Noções Invertidas

01 de Abril de 2014
Valdete Braga

Valdete Braga

Estava fazendo compras e quando cheguei ao caixote de uvas, deparei-me com o seguinte cartaz: “favor não debulhar as uvas”. Muito curiosa, não agüentei e perguntei ao dono da quitanda se alguém fazia isto. Os cachos da fruta estavam lindos, dando água na boca de tão bem organizados na caixa e eu estranhei o cartaz.

O dono da quitanda explicou-me que o caixote estava assim bonito porque de tempos em tempos ele vai até onde as frutas estão armazenadas e reorganiza tudo. Disse que as pessoas passam, clientes ou não, e pegam uma (ou mais) uvas para “provar”, deixando os cachos todos despencados.

Não que eu duvidasse dele, mas como ainda tinha um tempinho antes do táxi chegar para levarmos as compras, encostei-me ao balcão e fiquei observando. Não deu outra. Em aproximadamente meia hora duas pessoas “provaram” das uvas. Das duas, uma comprou. Ou seja, prejuízo de cinqüenta por cento para o dono da quitanda. O táxi chegou, peguei minhas compras e vim embora, pensando em como algumas atitudes tão aparentemente sem importância ajudam a definir o nível de educação de uma pessoa.

Eu seria incapaz de entrar em uma quitanda, pegar uma fruta e sair comendo, com a maior cara de pau (e ainda sem comprar nada). Como eu, quero crer que a maioria das pessoas seja assim. O problema é que regras básicas de educação e bom senso vão ficando cada dia mais ultrapassadas, neste mundo de valores invertidos em que vivemos. Se a gente comenta que isso é feio, ainda corre o risco de ser taxada de ultrapassada, e ouvir o clássico “que que tem?” ou “deixa de frescura”, entre outras frases do tipo. Educação virou “frescura”. Bom senso é coisa “antiga”.
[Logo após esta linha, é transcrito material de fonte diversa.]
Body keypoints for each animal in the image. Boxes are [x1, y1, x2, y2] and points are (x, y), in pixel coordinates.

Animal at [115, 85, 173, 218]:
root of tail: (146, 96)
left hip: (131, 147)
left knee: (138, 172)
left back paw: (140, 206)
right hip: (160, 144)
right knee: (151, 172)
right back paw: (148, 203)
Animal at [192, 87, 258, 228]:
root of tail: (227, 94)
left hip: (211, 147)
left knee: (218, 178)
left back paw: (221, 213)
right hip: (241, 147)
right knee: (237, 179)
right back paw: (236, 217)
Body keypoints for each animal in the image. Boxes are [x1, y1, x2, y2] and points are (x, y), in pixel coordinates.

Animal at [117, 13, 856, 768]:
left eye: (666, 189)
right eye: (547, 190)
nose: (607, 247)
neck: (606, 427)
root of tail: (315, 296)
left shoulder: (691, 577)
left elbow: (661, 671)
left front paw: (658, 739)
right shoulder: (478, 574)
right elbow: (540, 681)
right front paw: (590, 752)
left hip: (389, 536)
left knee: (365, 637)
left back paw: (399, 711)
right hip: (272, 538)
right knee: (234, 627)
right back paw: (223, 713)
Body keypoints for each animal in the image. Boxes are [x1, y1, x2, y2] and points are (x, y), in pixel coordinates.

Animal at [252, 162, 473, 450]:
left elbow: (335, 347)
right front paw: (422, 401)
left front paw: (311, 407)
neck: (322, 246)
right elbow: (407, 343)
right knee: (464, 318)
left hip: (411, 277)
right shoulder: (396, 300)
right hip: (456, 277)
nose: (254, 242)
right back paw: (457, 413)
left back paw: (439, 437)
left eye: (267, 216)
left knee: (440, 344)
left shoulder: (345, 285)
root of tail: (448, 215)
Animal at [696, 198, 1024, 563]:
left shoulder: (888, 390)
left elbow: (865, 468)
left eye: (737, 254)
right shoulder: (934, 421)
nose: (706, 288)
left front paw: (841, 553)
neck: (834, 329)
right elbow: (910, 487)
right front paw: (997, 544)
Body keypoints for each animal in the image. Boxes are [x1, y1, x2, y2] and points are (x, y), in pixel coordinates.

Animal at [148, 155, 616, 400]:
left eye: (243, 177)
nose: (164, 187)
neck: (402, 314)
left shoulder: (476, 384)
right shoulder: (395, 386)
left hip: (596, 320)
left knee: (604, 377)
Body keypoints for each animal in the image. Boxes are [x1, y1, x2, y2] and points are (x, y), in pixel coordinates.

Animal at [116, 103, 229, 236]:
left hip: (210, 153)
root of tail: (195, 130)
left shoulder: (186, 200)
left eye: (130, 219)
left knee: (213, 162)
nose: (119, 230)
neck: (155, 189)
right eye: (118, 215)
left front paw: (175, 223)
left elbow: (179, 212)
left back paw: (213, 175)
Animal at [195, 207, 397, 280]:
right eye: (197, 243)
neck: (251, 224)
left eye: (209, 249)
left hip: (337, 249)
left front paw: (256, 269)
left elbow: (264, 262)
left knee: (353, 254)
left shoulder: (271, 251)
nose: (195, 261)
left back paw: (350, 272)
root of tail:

O fato, em si, é insignificante. Uma pessoa passa na porta de uma quitanda, pega uma uva, ou goiaba, ou pêssego, leva à boca e segue mastigando, achando o gesto super natural. Estava na porta, ela pegou. Simples assim. Não, não há nada de simples ou natural em um gesto deste. Além do fato do cidadão estar pegando uma coisa que não é dele, ainda o faz à vista de todos e com a melhor cara do mundo. E ai do dono do estabelecimento se falar alguma coisa. É “só” uma uva. “Só” uma goiaba ou pêssego.

Não tenho o poder de ler pensamentos, mas não é fácil imaginar o que passa pela cabeça dessas pessoas: “uma fruta não vai fazer falta para o dono”. Possivelmente não, mas a questão não é esta.

A questão é que está errado. E a noção de certo e errado está difusa, fazemos coisas que não deveríamos fazer sem a menor dor de consciência. Tudo bem, é só uma fruta. Mas isto não muda o fato de estar errado. Ou será que já é certo e eu é que estou ultrapassada? O que sei é que as minhas uvas eu comi em casa, e estavam uma delícia, por sinal.